January 28th, 2011 Albert Woodgate Cinefilia, Ídolos y obsesiones Sin comentarios »
Sé que no os va a sonar a novedad que os afirme que el que aquí escribe es fan irreductible de Álex de la Iglesia. Digo sí a la inmensa mayoría de sus películas de un señor que, a sus escasos 45 años, ya se ha convertido en toda una referencia fílmica, no sólo española, sino en todo el mundo. Uno de esos genios que escasean pese a que sus últimos intentos hayan sido más fallidos de una forma u otra. Por lo tanto, no es de extrañar que tras los últimos acontecimientos sea yo quien salga en su defensa, como sería la actuación lógica en una situación en la que la objetividad se mantiene al margen.
Pero no es eso lo que vengo a hablar, realmente. Como todos sabréis, compartimos el mundo con un montón de personas de las cuales, la mayoría que no son uno mismo, son imbéciles, carentes de pensamiento crítico y raciocinio. Entes capaces de tragar y tragar frases sacadas de contexto, titulares amarrillistas, y convertirlos en la verdad absoluta siempre y cuando estas verdades universales tengan cercanía con la opinión del sujeto en cuestión. Borregos irracionales que tienen la suficiente fuerza como para cantar al mismo son, transformarte en trending topic en Twitter, y controlar el pensamiento único popular para convertirte de villano a héroe. Pero sólo si piensas como ese rebaño. O, al menos, sólo si ese rebaño está convencido de que piensas como ellos, aunque se equivoquen. Hipócrita que gran parte de esa manada que inunda tanto redes sociales como agregadores de noticias, que cree haber visto la Luz porque salió en portada de Menéame (esta frase se la he copiado a alguien, creo que a Henrique Lage o a Polispol, siento no recordar el autor original), critique con la misma fuerza que la Academia de cine sólo se pronuncie al respecto de la Ley Sinde cuando la opinión de Álex de la Iglesia no era la que ellos querían. Hipócrita y absurda crítica.
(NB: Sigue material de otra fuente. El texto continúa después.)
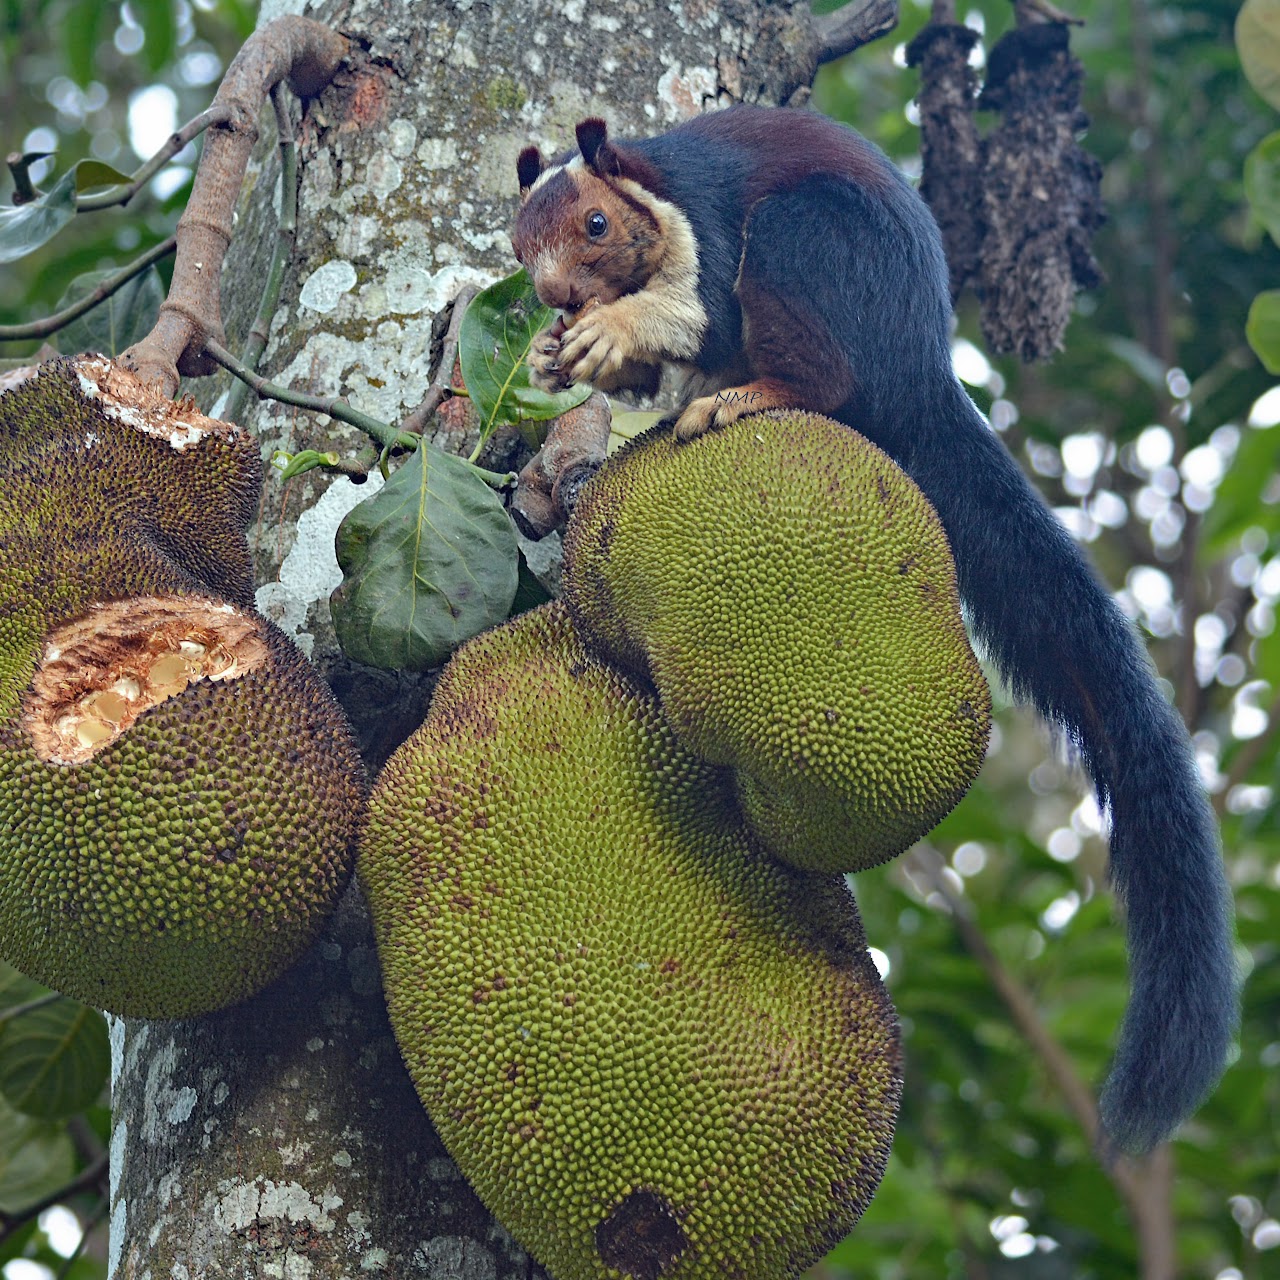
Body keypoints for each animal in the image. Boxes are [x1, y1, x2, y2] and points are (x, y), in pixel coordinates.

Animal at [510, 105, 1236, 1155]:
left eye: (597, 227)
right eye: (518, 249)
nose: (556, 296)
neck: (649, 195)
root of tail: (926, 371)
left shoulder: (705, 218)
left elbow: (703, 310)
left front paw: (612, 331)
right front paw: (549, 351)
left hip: (818, 249)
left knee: (823, 370)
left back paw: (752, 396)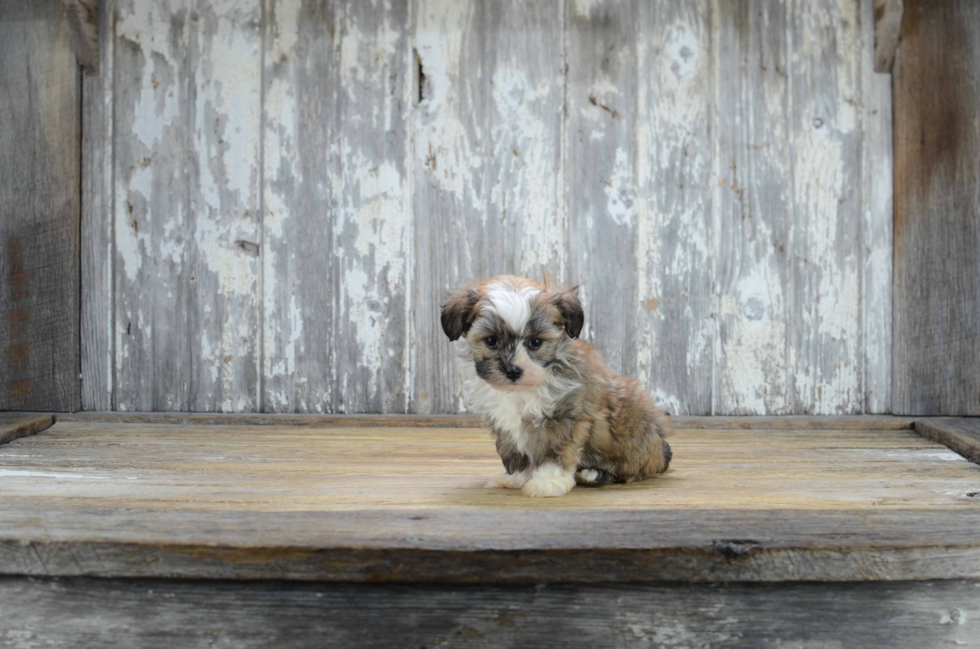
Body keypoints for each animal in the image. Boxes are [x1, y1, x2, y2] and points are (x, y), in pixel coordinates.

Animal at [444, 274, 672, 496]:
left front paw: (547, 482)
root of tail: (662, 448)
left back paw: (593, 474)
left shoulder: (564, 417)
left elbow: (554, 450)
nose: (513, 371)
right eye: (491, 341)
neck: (523, 391)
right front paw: (516, 478)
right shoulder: (505, 424)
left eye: (536, 342)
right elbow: (515, 451)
Este rebaño se equivoca al idolatrar a Álex de la Iglesia por tan burdos motivos. ¿Sólo hay querer u odiar a alguien porque opina como nosotros? ¿Vamos a dedicarnos ahora a escupir sobre los otros 40 millones de españoles por tener una visión distinta de cualquier otra cosa, por nimia que sea? Ese rebaño que cuando se dé cuenta que él no opina igual que ellos (se equivoque él, se equivoquen ellos, se equivoquen todos, o no lo haga nadie) volverán a lapidarlo y atribuirle una traición que en ningún caso se dio. Si hay un motivo o una razón por la cual se deba de apoyar a este tío es porque hizo lo que nadie hizo. Aunó posturas, negoció, buscó una solución que satisficiese a ambos bandos pese a que no era su labor. Habló, dialogó y dimitió cuando había visto que su forma de actuar no era la más correcta en su puesto. Y dio una lección de política de verdad a tantos y tantos políticos que hay y han habido en España. Eso, y sólo eso, es lo que le honra y no sus opiniones personales sobre cómo resolver el asunto de las descargas e internet, sobre lo cual hay tantas opciones como culos. Pero en este país de pandereta, que tanto nos gusta encumbrar a famosos como derruirlos cuando están en la cima, nos conformamos con pocos y banales motivos para llevarlos a un lado u otro.